→ WHAT YOU HAVE TO DO
Turn every row below into a numbered list, one line per item, leaving out the blank lines and the pictures.

→ STORED DATA
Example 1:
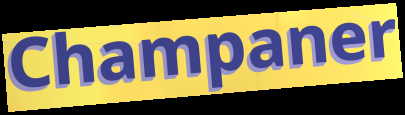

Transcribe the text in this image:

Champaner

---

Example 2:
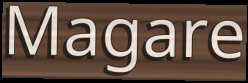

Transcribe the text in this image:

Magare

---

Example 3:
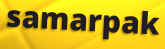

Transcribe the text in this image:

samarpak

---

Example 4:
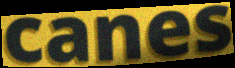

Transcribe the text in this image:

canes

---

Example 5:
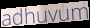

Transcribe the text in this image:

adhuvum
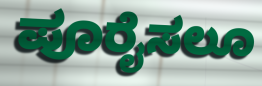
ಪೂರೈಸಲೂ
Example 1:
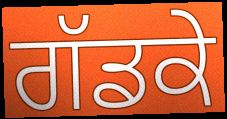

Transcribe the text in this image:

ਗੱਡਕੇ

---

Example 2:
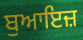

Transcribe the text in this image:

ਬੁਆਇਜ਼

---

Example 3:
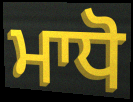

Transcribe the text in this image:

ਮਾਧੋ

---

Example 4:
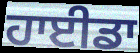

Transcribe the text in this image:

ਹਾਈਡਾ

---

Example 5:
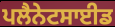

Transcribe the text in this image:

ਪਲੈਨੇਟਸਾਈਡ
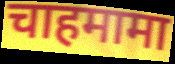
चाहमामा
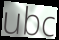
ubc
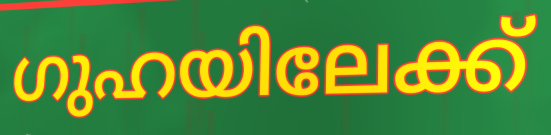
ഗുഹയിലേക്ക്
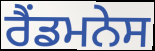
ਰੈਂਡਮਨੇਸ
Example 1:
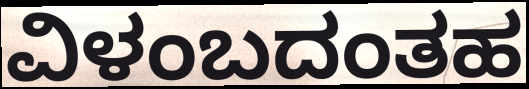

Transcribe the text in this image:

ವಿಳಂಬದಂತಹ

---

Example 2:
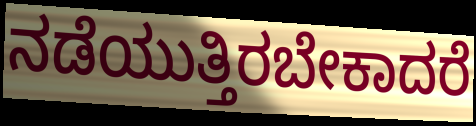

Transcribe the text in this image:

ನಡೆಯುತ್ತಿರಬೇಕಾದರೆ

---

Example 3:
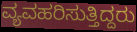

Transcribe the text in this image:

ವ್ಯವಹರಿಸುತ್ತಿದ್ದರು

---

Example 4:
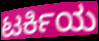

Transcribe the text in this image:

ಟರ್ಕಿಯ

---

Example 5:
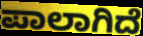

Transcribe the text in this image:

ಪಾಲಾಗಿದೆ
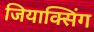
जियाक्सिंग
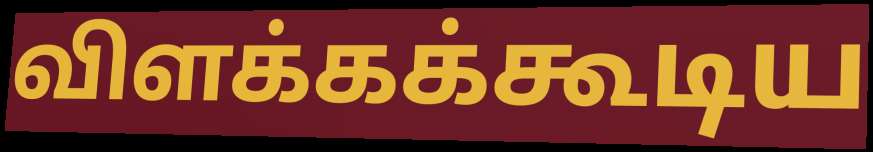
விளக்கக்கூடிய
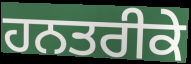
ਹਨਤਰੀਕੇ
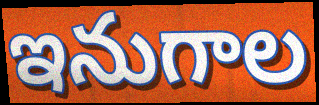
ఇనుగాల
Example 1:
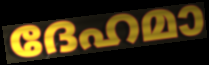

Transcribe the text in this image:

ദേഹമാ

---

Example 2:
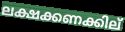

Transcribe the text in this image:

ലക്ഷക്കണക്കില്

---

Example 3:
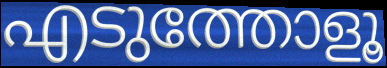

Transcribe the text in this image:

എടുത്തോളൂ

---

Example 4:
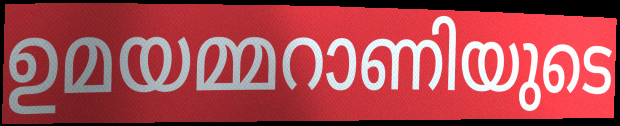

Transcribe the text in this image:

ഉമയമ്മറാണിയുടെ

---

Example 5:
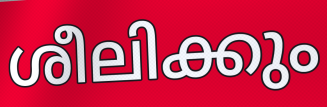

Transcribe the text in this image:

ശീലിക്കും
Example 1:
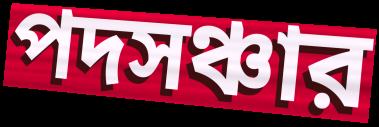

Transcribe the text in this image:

→ ANSWER
1. Example 1:
2. Transcribe the text in this image:
3. Champaner
4. ---
5. Example 2:
6. Transcribe the text in this image:
7. Magare
8. ---
9. Example 3:
10. Transcribe the text in this image:
11. samarpak
12. ---
13. Example 4:
14. Transcribe the text in this image:
15. canes
16. ---
17. Example 5:
18. Transcribe the text in this image:
19. adhuvum
20. ಪೂರೈಸಲೂ
21. Example 1:
22. Transcribe the text in this image:
23. ਗੱਡਕੇ
24. ---
25. Example 2:
26. Transcribe the text in this image:
27. ਬੁਆਇਜ਼
28. ---
29. Example 3:
30. Transcribe the text in this image:
31. ਮਾਧੋ
32. ---
33. Example 4:
34. Transcribe the text in this image:
35. ਹਾਈਡਾ
36. ---
37. Example 5:
38. Transcribe the text in this image:
39. ਪਲੈਨੇਟਸਾਈਡ
40. चाहमामा
41. ubc
42. ഗുഹയിലേക്ക്
43. ਰੈਂਡਮਨੇਸ
44. Example 1:
45. Transcribe the text in this image:
46. ವಿಳಂಬದಂತಹ
47. ---
48. Example 2:
49. Transcribe the text in this image:
50. ನಡೆಯುತ್ತಿರಬೇಕಾದರೆ
51. ---
52. Example 3:
53. Transcribe the text in this image:
54. ವ್ಯವಹರಿಸುತ್ತಿದ್ದರು
55. ---
56. Example 4:
57. Transcribe the text in this image:
58. ಟರ್ಕಿಯ
59. ---
60. Example 5:
61. Transcribe the text in this image:
62. ಪಾಲಾಗಿದೆ
63. जियाक्सिंग
64. விளக்கக்கூடிய
65. ਹਨਤਰੀਕੇ
66. ఇనుగాల
67. Example 1:
68. Transcribe the text in this image:
69. ദേഹമാ
70. ---
71. Example 2:
72. Transcribe the text in this image:
73. ലക്ഷക്കണക്കില്
74. ---
75. Example 3:
76. Transcribe the text in this image:
77. എടുത്തോളൂ
78. ---
79. Example 4:
80. Transcribe the text in this image:
81. ഉമയമ്മറാണിയുടെ
82. ---
83. Example 5:
84. Transcribe the text in this image:
85. ശീലിക്കും
86. Example 1:
87. Transcribe the text in this image:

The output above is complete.